The other lobsters panicked, and their wriggling churned the water. I hid against the bottom of the barrel and watched them all scramble for escape. Thankfully they couldn’t pinch me in their frenzy. Eventually some lobsters calmed and joined my utter stillness. Finally we all floated inertly in the cold brine.

I lost track of time until the barrel opened. Harsh light blinded me. “Get ‘em in the tank.” The barrel tilted. I tried and failed to swim against the current pouring me out. A hundred lobsters fumbled in the icy tank. I scrambled just to bump a glass wall.

A bipedal child tapped the glass and stuck its tongue at me. “Lookit! Like giant bugs!” I wanted to snap my pinchers to display dominance, but couldn’t open them. I retreated into the ice and surrendered to lethargic chill. 

Occasionally a biped behind the glass would point at a lobster. Those lobsters were taken to a boiling cauldron. I was not chosen. I reflected that I was smaller and more stationary, and perhaps therefore less attractive. I dug deeper in the ice to hide. In frozen slumber, I meditated on the problem at hand. Was this the doom of the arthropod? Was my eternal undying race fated to this? Ancient gray blood pumped through my thorax. My brainless nervous system recalled refinement from countless eons of ancestors.

“We’d better boil the rest first thing in the morning.”

The lights turned off and the din quieted. I crawled from the ice. Calling upon my lineage, I bent back and forth to crack my carapace. I crawled backward to shed my shell. Guided by the cosmos, my pinchers slipped from their hard gloves and escaped the rubber bands.
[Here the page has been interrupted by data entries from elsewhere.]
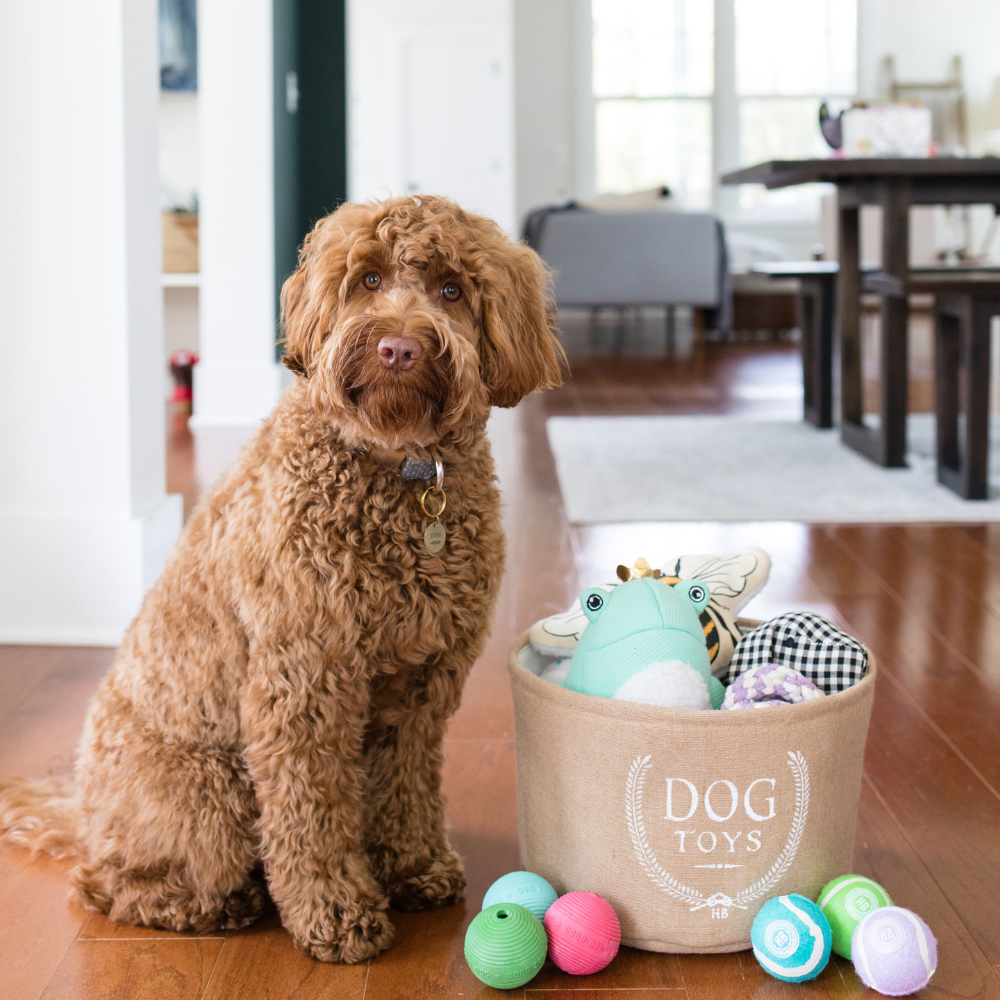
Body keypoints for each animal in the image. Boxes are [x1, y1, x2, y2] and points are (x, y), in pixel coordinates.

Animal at [0, 195, 564, 960]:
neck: (401, 469)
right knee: (105, 883)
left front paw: (412, 867)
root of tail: (81, 805)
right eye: (367, 280)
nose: (399, 348)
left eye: (452, 290)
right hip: (206, 791)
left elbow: (408, 783)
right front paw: (336, 911)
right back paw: (212, 903)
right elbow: (310, 811)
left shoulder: (421, 683)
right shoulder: (304, 679)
I immediately turned to eat my armor. 

I stopped eating my armor when all that remained was the hard edge of an old pincher. That pincher’s edge easily cut the bands restraining a comrade. We both began freeing our neighbors. When every lobster was unbound, we piled against one side of the tank to make a slope of lobster bodies. I helped others climb and crest the glass wall. Each escapee gripped the tail in front of them with all ten legs to make a lobster-rope which the rest of us descended.

I made sure I was the last out. When my head poked above the water, I noticed a biped janitor standing dumbfounded at the sight of us. I pinched at him, and he flinched.

I led my lobsters into the sewers. 

But don’t get cozy, biped; we’ll be back for revenge.